Des métamorphoses

La fille n’en avait pas fini d’ouvrir la porte cochère. Kemal avait dit quelque chose, je n’avais pas bien compris. Je le regardais. S’il pouvait continuer un peu. Je me serrai contre lui. Il me pinça le bras. La fille poussait sur la porte de tout son poids et cela m’amusa que Kemal désirât s’approcher. Je le regardais, j’avais une sorte de paysage inventé dans mon dos, au loin quelque chose fumait, nous étions habitués. Kemal s’approchait de la fille, elle tenait en bandoulière un sac qui portait une inscription concernant la foire du livre de Sao Paulo.

Kemal rejoignait la fille au sac de Sao Paulo. Je restais dos aux plaines liquides, quand je levais les yeux la couleur violette tranchait avec la grisaille des toits, le ciel était soutenu par lui-même mais grossièrement.
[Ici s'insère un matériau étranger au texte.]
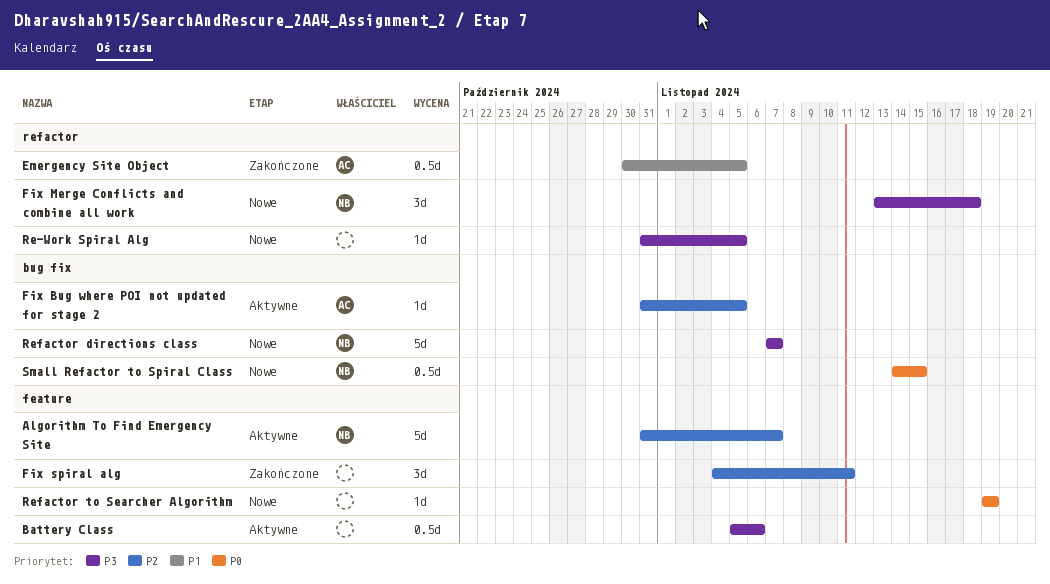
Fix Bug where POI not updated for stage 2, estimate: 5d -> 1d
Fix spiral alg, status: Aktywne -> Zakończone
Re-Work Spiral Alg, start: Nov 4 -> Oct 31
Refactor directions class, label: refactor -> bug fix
Bien sûr, au loin, des crêtes de carton, régulières, de petits créneaux de branchages, papiers crépons et feuillages, se succédaient. Parfois, une chose se dressait, un arbre vide s’élançait, blanc de tronc et saignant dans le coucher de soleil permanent, rose, vif, dégoulinant comme nous le connaissions.

Mes sens me jouèrent des tours : deux filles poussaient la porte de toute la force de leurs épaules. Kemal avait disparu – ou il devenait l’une des deux filles. La métamorphose s’accomplit devant moi. Les cheveux de Kemal poussent, les hanches s’arrondissent. Il se retourne un instant. Je perçois dans son regard une interrogation, exemple de toutes les interrogations. J’eus le temps de désirer lui en demander plus. Le moment était on ne peut plus mal choisi. Bientôt je ne reconnaîtrai plus Kemal. Les filles firent un peu, à peine, bouger la porte.